First of all it’s worth reflecting on his words about the two kinds of wisdom, and especially the wisdom that comes from above. The “earthly, unspiritual, devilish” wisdom is marked by “envy and selfish ambition”.It is covetous and desires things for itself. It is selfish and acquisitive. These feelings lead it to rivalry and conflict with others as it competes for status and possession. It is oriented to personal gain and success and will use any means to advance its own ends.

The other wisdom, by contrast, that from above, is single minded in its commitment to peace, it is gentle, yielding, full of mercy, with no partiality or hypocrisy.

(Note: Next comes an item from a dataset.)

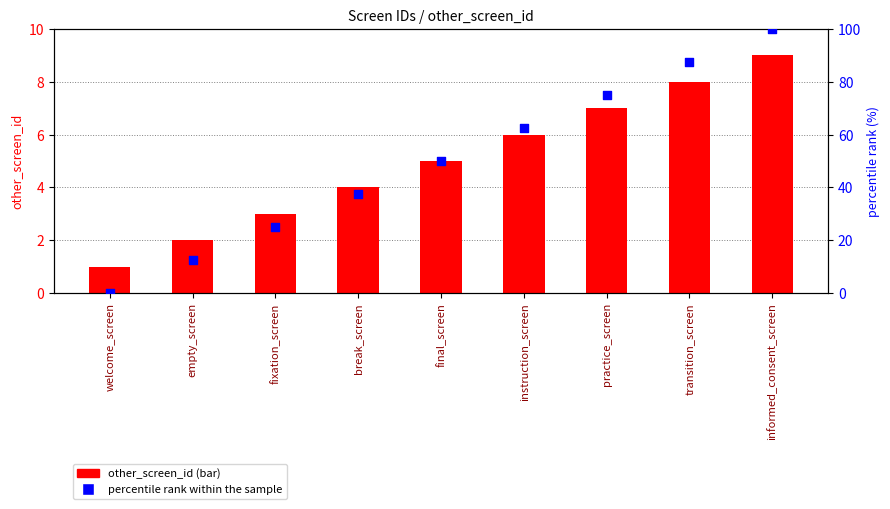

At how many categories does at least one series exceed 55?

4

It submits to God, draws near to God, in the confident expectation that God will respond by drawing near.

This other wisdom, this yielding faithful, trusting and above all peaceful and peace-making wisdom from above knows about harvest, to return to where we began today. It knows that harvest is both something that comes to you from outside, that requires patience and a partnership with creation and with God and at the same time something that has to be done, a labour and a task.

It knows too what the fruit it wishes to is. The Greek work James uses to describe the harvest is dikaiosynēs. This is variously translated into English as “righteousness”, “justice” or “holiness” but none of these quite catch what’s meant, I think. This word derives from the law courts and means victory at law. Its meaning here is wider than this but centres on the idea of being seen by God as innocent, as being in the right.

The wisdom, that to the world is folly, that puts peace before its own interests, that is what harvests God’s good judgement. Blessed are the peacemakers, to say it another way.

So how do these teachings from James help us in thinking about church meeting?

First that the only reward we should look for from our service to God through the Church is the harvest of righteousness. If we draw near to God, humbly and gently, yieldingly and loving peace then God will draw near to us and we will know his love. We come here not because we think God will do something for us but because we want to serve his purposes of healing and peacemaking. The wisdom from above is unselfish and seeks neither status nor special favour.

Second we know that the harvest won’t come to our timetable or through our efforts. Rather it will come in God’s good time and our part is to tend the plants while they mature and to be ready to help bring it in when it’s ready.

The wisdom that comes from above is peaceable, gentle, willing to yield, full of mercy and good fruits.